The tale of Prometheus, who lost the Fire(bird)
Overheard near the gym lockers.
So, like Prometheus in 12B? The guy that always has that Eagle following him?
At Lenaia Dinner last week he totally played this trick on his dad where he put all these bones in the middle of the Braised Bull and his dad Iapetus bites into it and is like, “What in the name of one of Saturn’s small moons that will one day be named after me is this shit?” And so Prometheus is like, “Ya burnt! You bit into the good-looking thing that’s horrid and twisted on the inside; it’s like your second marriage all over again. Let this be a lesson to you, pops.” And so his dad started cut sick and nearly started whaling on him like he was a Olynthian slave, but then he’s like, “No, I don’t need Titan Protective services on my ass again, I’m taking your Firebird Chariot off you and none of your school friends are allowed to have it.” So now nobody has a way to get to get to the gym-class celebration next Friday. And Mr. Harris was going to be there and he’s totally been giving me the eye all semester.
* * *
Pandora, the first woman (and she totally knows it)
Written on the walls of the Women’s Toilets.
Oh. My. Various Gods. Did you see what that SLUT Pandora has been doing? She’s taken “all-giving” to another level. I don’t care if she was the first woman; you can’t go round flaunting yourself like that. Who cares if she developed a little faster than everyone else?
All through Science she was sitting next to Hercules and giggling about “showing him what’s inside her box.” Like I don’t know what that means. I was so mad I couldn’t concentrate on learning how Zeus invented excuses for tardiness when he was running late for a meeting. I’ve had a crush on Hercules since the third grade, and now she’s going to be making out with him. And she walks around like she’s so cool. Yeah, well I could be popular as well if my father ordered Hephaestus to mould me out of the ground, but instead I looked like I spat out by the god of Hades. GOD I HATE THIS SCHOOL.
* * *
The tale of Erebus, self-proclaimed “God of Darkness”
Overheard during second period Math class.
I’m sick of death of these fucking emo kids. Have you seen Erebus walking around with his black loincloth? ‘Oh dudddde, you’re so edgy just because you wear black and you steal ground charcoal from your mom to put around your eyes. And his ironic T-shirts? “Euripides Nutz.” What the fuck is that supposed to mean? He thinks he’s got so much to be upset about. I feel like punching him and saying, “Dude, your mom is the mother of all creation; you have more power than everyone at this shitty school combined.”

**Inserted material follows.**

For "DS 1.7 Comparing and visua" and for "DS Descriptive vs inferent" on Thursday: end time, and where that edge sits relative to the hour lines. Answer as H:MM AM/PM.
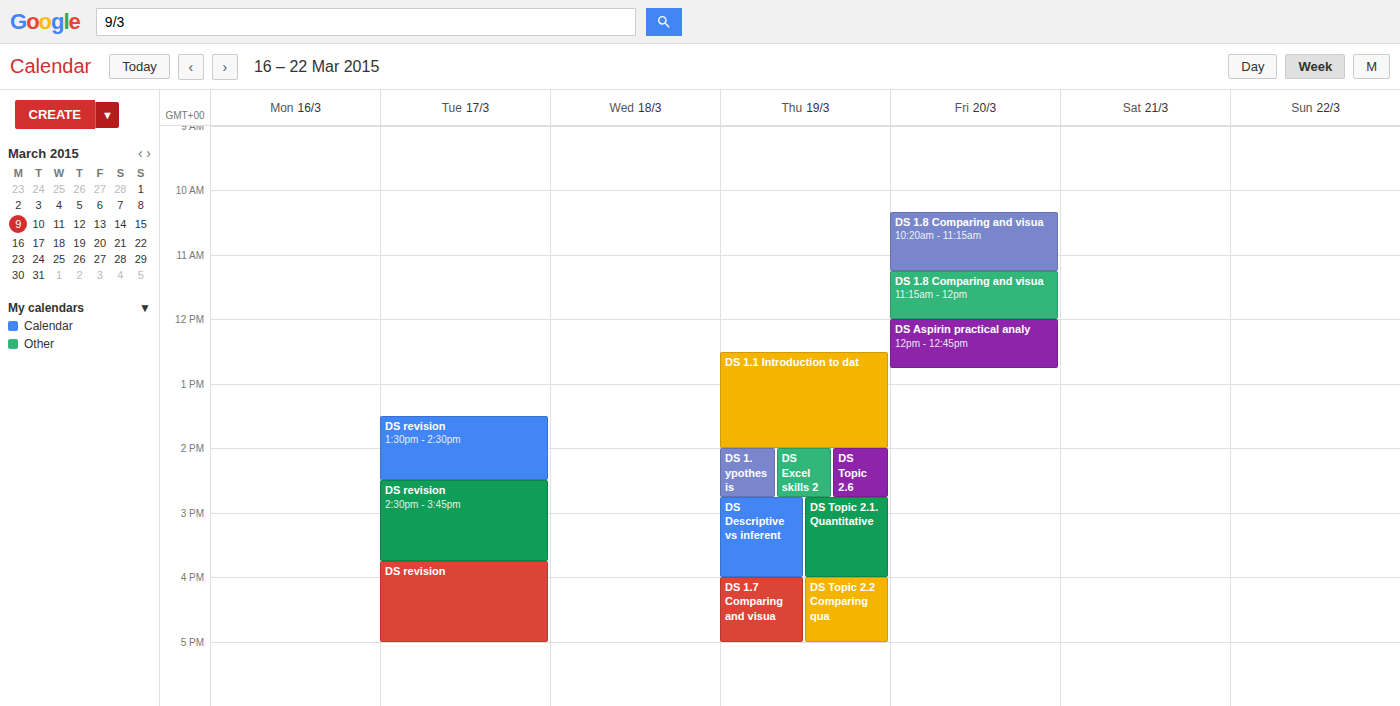
"DS 1.7 Comparing and visua": 5:00 PM, exactly on the 5 PM line. "DS Descriptive vs inferent": 4:00 PM, exactly on the 4 PM line.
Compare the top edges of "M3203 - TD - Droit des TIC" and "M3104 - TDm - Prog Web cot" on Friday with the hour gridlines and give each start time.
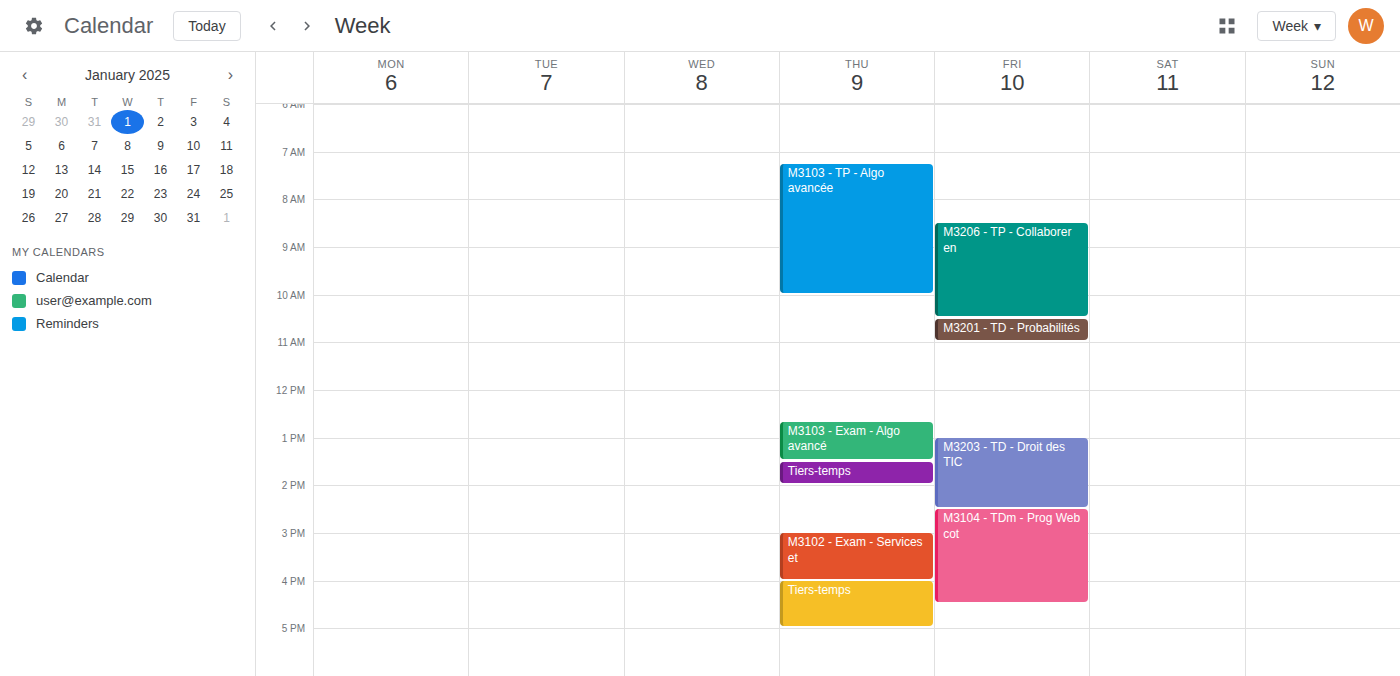
"M3203 - TD - Droit des TIC": 1:00 PM, exactly on the 1 PM line. "M3104 - TDm - Prog Web cot": 2:30 PM, halfway between the 2 PM and 3 PM lines.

He’s always talking about how he hangs around in Hades. Like he’d be allowed in there. You either need to have ID or be the twisted remains of a soul to get in, and as if Hades is going to have a sniveling little kid walking behind him when he’s trying to torture the dead. Oh, and have you heard him talking about cutting himself? Hey you know what you should do? You should go up to him and be all like, “Hey, Erebus, the Chariot is supposed to go up Vesuvius Highway, not across, do the job properly.” I think he’s totally going to shoot up the school. If you see him walking along with a bow and arrow then run.